___ Lesetext ___
Liane Moriarty: Alle außer Alice, Aus dem Englischen von Sylvia Strasser, Diana Verlag, 543 Seiten, €10,99, 978-3-453-36121-8

„Der Geschmack des Senfs auf einem Schinkensandwich erinnerte sie plötzlich wieder an etwas.
Es machte sie rasend, diese schwach anklingenden Erinnerungen nicht zu fassen zu bekommen. Es war, als hörte man im Schlaf eine Stechmücke sirren, und sobald man das Licht anknipste, um sie zu fangen, war sie verschwunden; kaum hatte man sich aber wieder hingelegt und die Augen zugemacht, ging es von vorne los:sssss…“

2008, Alice Love, Anfang vierzig, Vollzeitmutter von drei Kindern, momentan in Scheidung von Nick lebend, stürzt unglücklich im Step – Aerobic – Kurs und landet im Krankenhaus. Als Alice nach ihrer Gehirnerschütterung wieder bei sich ist, glaubt sie, dass sie im Jahr 1998 lebt und gerade schwanger mit ihrem ersten Kind ist. Ihre Ehe ist glücklich, Nick und sie haben in einem Vorort ein renovierungsbedürftiges Haus gekauft und bald sind sie eine typische amerikanische Kleinfamilie.
Alice erinnert sich durch die Amnesie nicht an ihre Kinder, an keinen Augenblick in den vergangenen zehn Jahren. Ihre Sorgenfalten deuten allerdings auf Stress hin. Ihr Körper ist eindeutig schlanker und durchtrainierter als 1998 und wenn jemand das Wort „googeln“ benutzt, dann hat sie keine Ahnung, was gemeint ist.

Sie weiß nicht, dass sie einen neuen Freund hat, ausgerechnet den Schulleiter der Schule ihrer Kinder und sie ahnt nicht, dass sie sich mit ihrer Schwester Elisabeth nicht mehr so gut versteht wie früher. Auch Nicks aggressive Art und Weise mit ihr umzugehen, befremdet sie. Als der Name Gina öfter fällt, glaubt Alice, dass Nick eine Affäre mit ihr hatte und dadurch die Ehe zerbrochen ist.
___ Vorliegende Einträge ___
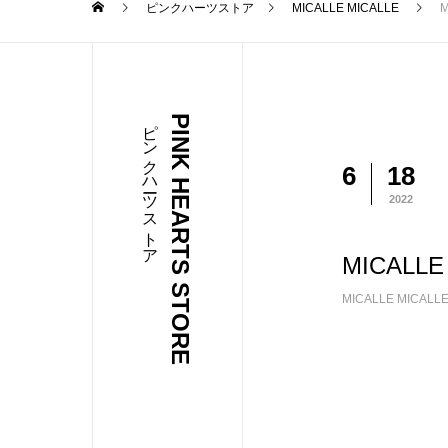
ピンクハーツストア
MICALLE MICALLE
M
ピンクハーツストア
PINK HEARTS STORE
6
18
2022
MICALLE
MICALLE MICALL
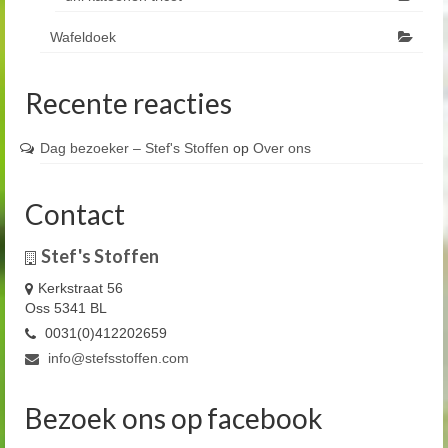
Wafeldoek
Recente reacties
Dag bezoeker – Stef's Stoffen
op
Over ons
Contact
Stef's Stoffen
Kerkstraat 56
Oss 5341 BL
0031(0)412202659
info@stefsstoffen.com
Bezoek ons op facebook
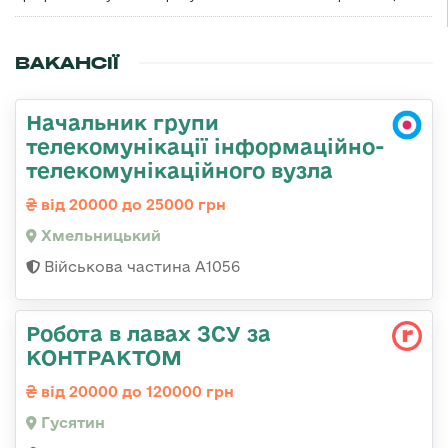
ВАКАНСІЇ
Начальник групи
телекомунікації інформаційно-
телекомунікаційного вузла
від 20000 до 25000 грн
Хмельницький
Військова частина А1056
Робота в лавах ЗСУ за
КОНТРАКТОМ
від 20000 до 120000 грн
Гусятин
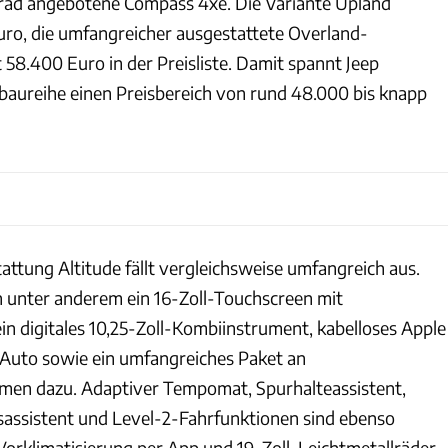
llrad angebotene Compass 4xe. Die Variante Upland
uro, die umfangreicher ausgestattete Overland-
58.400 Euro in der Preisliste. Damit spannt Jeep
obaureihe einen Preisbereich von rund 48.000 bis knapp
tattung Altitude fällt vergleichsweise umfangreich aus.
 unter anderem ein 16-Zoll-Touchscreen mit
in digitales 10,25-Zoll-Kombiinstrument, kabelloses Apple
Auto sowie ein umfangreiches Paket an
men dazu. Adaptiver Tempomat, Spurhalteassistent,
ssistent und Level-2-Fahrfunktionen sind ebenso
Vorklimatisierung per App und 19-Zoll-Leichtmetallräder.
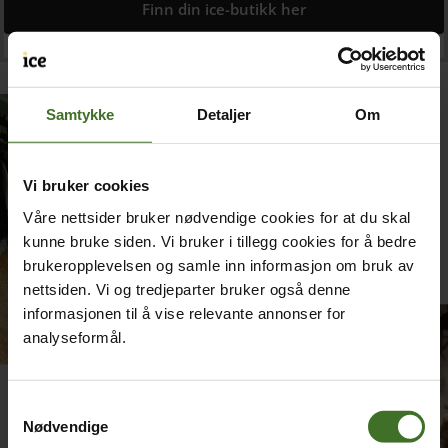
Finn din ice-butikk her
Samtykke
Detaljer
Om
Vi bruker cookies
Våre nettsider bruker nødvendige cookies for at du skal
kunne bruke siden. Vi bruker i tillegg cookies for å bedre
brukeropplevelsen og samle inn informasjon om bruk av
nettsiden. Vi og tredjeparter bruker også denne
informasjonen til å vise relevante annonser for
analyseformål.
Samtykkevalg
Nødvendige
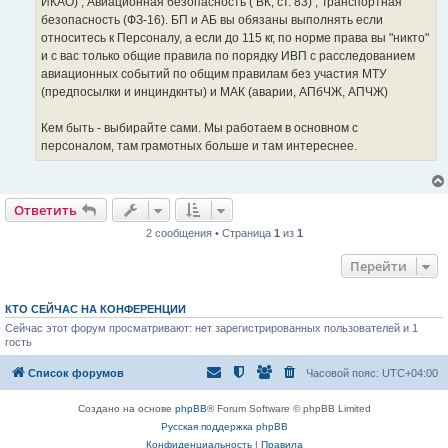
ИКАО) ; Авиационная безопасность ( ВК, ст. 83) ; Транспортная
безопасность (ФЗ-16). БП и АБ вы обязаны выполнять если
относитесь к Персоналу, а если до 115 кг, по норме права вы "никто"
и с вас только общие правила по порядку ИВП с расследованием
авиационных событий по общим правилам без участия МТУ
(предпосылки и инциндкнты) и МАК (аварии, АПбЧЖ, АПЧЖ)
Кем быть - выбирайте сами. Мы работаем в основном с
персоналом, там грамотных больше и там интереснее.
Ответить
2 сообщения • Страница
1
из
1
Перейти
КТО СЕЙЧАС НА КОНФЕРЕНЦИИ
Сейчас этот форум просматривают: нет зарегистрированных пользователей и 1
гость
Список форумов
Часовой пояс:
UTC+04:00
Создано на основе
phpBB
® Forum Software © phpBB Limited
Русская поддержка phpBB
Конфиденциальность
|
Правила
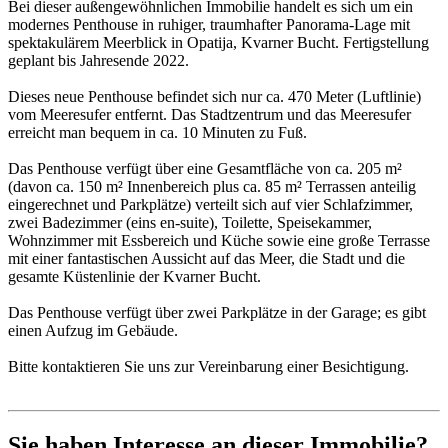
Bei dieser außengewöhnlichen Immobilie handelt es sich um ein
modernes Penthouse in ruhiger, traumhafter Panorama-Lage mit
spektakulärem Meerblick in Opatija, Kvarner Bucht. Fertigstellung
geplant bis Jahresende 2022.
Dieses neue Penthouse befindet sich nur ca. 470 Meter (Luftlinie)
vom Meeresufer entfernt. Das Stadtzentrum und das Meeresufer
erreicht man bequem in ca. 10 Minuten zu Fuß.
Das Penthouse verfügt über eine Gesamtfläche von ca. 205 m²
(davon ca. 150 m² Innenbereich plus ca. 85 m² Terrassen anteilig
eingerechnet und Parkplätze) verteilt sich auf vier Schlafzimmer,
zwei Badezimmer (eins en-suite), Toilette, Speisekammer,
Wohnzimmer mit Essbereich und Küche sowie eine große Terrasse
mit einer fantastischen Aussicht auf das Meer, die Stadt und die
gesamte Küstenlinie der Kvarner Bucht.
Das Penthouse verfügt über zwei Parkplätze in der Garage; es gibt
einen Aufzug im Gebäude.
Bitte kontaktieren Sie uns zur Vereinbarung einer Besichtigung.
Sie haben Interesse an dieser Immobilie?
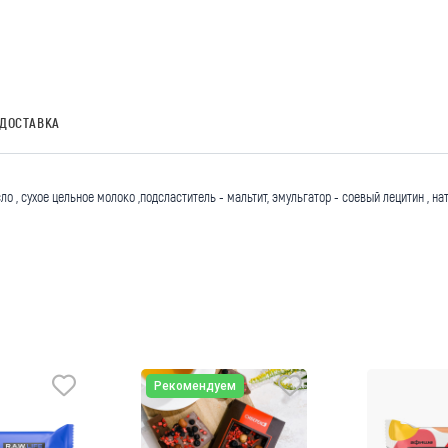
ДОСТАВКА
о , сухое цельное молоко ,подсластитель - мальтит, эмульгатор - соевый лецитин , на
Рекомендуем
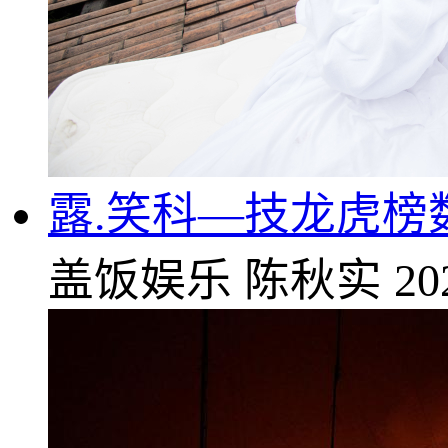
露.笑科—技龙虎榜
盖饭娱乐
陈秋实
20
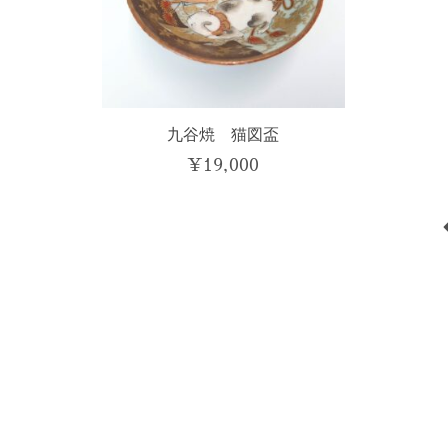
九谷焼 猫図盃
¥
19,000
___
### [Aufgabe 1]
Stimmen die folgenden Aussagen mit dem Lesetext überein? Beantworte jede mit Ja oder Nein und zitiere die entscheidenden Worte aus dem Lesetext wörtlich.
(a) Alice stürzt in einem Step-Aerobic-Kurs und kommt ins Krankenhaus.
(b) Alice erinnert sich nach dem Unfall an ihre Kinder.
(c) Nach der Gehirnerschütterung glaubt Alice, im Jahr 1998 zu leben.
### [Aufgabe 2]
Wer ist laut Lesetext Alices neuer Freund?

### [Lösung 1]
(a) Ja: „stürzt unglücklich im Step – Aerobic – Kurs und landet im Krankenhaus“
(b) Nein: „Alice erinnert sich durch die Amnesie nicht an ihre Kinder“
(c) Ja: „glaubt sie, dass sie im Jahr 1998 lebt“

### [Lösung 2]
Der Schulleiter der Schule ihrer Kinder.